Metafísica de la lechera

Probablemente el cuento de la lechera nada tenga que ver con la metafísica al uso, es decir, esa parte de la filosofía que va más allá de la física, la que trata las preguntas sobre el ser, la existencia, el bien, la verdad, etc.; preguntas que los antiguos solían hacerse mientras contemplaban las estrellas y de las que nosotros actualmente pasamos, son demasiado turbias, además de inútiles, y no nos sirven para solucionar nada concreto de la realidad en la que nos movemos; son tan poco reales que no merece la pena dedicarles tiempo real para volverlas a plantear, y ni mucho para esforzarse en resolverlas, si es que tienen solución. Para ello ya están las religiones y sus misterios, que ofrecen una metafísica más simple y menos problemática, eso sí, difícil de comprender, como todo lo elevado, pero para resolver cualquier duda o reticencia ya está la fe, esa herramienta multiusos que solventa en un santiamén cualquier problema de entendimiento o comprensión. Mientras que cualquier pensador al uso pronto se perdería en elucubraciones que solo él entendería acerca de las mencionadas preguntas y su supuesta importancia, la fe nos las soluciona de una tacada, porque de lo que no conocemos mejor no hablar, ese “de lo que no se puede hablar hay que callar” con el que Wittgenstein acaba su Tratactus.

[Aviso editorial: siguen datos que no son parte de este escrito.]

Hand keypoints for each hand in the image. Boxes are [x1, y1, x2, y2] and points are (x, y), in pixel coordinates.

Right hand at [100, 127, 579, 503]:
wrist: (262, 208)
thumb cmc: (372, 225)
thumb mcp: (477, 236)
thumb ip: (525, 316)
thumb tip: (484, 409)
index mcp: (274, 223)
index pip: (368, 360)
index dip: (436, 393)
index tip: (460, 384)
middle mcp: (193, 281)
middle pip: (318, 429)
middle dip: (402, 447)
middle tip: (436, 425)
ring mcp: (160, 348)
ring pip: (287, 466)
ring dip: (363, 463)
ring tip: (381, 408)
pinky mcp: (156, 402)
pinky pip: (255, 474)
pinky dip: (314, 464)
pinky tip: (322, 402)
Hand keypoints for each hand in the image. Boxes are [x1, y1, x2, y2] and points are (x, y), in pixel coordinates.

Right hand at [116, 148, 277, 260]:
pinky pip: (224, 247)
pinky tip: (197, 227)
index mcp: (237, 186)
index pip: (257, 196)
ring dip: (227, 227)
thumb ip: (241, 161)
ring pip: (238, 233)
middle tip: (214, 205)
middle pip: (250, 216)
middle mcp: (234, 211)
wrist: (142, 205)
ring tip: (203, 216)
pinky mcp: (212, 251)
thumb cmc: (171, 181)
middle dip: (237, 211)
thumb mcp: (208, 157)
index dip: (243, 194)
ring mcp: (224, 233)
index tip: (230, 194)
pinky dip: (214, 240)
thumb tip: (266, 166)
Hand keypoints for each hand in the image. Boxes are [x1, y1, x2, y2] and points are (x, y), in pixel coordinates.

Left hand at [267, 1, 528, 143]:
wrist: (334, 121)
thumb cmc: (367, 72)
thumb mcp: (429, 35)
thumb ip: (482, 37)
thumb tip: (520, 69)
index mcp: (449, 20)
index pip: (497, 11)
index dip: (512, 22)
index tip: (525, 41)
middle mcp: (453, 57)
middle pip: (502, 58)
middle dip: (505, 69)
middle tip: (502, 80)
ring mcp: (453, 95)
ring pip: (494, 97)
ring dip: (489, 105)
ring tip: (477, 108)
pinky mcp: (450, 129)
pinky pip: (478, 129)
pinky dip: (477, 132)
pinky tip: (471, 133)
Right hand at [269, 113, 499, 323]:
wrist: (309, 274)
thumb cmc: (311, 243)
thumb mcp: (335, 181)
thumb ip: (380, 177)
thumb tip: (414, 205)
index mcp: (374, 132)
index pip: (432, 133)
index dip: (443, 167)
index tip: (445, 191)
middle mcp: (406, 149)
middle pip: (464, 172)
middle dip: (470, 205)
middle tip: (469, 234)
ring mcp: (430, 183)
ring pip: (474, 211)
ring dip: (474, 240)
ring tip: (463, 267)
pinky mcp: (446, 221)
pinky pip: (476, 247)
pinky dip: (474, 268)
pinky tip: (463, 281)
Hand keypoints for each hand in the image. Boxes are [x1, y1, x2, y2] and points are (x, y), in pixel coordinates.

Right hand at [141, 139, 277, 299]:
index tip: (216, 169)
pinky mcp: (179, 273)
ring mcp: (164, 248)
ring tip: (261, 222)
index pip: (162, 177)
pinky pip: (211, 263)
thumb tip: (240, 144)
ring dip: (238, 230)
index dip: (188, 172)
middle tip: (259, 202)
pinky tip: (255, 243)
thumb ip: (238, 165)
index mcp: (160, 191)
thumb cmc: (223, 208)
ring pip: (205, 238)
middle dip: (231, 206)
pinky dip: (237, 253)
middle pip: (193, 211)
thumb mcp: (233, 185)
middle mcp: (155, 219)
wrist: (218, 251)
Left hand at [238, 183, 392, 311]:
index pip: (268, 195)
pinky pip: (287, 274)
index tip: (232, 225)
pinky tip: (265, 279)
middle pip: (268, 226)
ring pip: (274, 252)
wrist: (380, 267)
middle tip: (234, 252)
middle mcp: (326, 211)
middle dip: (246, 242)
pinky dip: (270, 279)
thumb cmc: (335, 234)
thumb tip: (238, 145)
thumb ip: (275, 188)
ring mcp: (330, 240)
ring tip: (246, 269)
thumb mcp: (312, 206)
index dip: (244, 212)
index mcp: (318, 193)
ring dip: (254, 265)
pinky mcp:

La metafísica del cuento de la lechera, sin embargo, es mucho más útil y sencilla, no dejan de ser también elucubraciones, pero a partir de una realidad concreta que puede verse y tocarse, el cántaro de leche y su existencia contante y sonante. Es otra forma de forjar un paraíso, eso sí, en la tierra -por lo que en bastantes casos suelen recibir el nombre del libro de otro filósofo, la Utopía de Tomás Moro-, algo por lo que relamerse frente al absurdo de la razón en el que se empeñan, por ejemplo, idealistas hegelianos, si es que todavía quedan, o los materialistas marxistas, más cercanos en el tiempo, pero solo eso; utopías, estas últimas, mucho más inalcanzables que ese inalcanzable paraíso celestial que a tan poco y selectivo nos obliga en la tierra.

El problema principal, claro, es cómo se aviene cualquier cuestión metafísica con la inapelable e inevitable realidad de la estancia humana en esta tierra, con los fracasos, el dolor, el sufrimiento, los sucesos inexplicables y lo errático y caprichoso de nuestro propio comportamiento como especie, que no es ni mejor ni peor, es el que tenemos, lo que somos.

En lo referente a las metafísicas más serias, ya sean laicas o religiosas, las cuestiones propias de la materia se tratan o discuten de forma diferente, en el primer caso prolongando las discusiones sine die sin nunca llegar a una solución satisfactoria general y, en el segundo, antes de expulsar o confundir, atajando directamente y de un carpetazo por el cómodo y dócil camino de la fe. En cuanto a la metafísica del cuento de la lechera las respuestas son más de andar por casa y nos permiten construir e imaginar a partir de una realidad que las otras abandonaron por demasiado prosaica. Aquellas siempre nos dejan sin argumentos tangibles y en cambio la metafísica “lecheriana” nos permite forjar a corto y largo plazo mediante proyectos de gran verosimilitud a los que, en caso de fracaso, resulta relativamente fácil sobreponernos porque, de partida, intuíamos que no las teníamos todas consigo. Es cierto que al igual que los metafísicos serios se pierden con facilidad en sus misterios mentales, los del cuento de la lechera también se olvidan pronto de la física, la del cántaro, y entonces tropiezan y se rompe; hecho que no impide que con relativa premura vuelvan a forjarse otros nuevos por si las moscas.

Pero, definitivamente, en la metafísica del cuento de la lechera el ser tiene un significado claro y preciso: soy o seré rico, y existo para gastar cuanto se me antoje; la verdad radica en que tengo dinero y puedo hacer lo me dé la gana y, por último, el bien indudablemente es el dinero ¿qué más respuestas queremos? Con verdades tan físicamente afianzadas puede llevarse una vida feliz -¡ah! la felicidad y sus variopintos significados- y hasta ayudar, si nos place y disponemos de ganas y tiempo, a los demás; para cuestiones más trascendentes -me refiero a la trascendencia que tiene que ver con la importancia, no a la otra-, ya están las festividades como la Semana Santa, que nos recuerdan que es importante reflexionar sobre la humanidad desde la intimidad de nuestra sagrada, coqueta y lujosamente adornada capilla particular. ¿Qué más?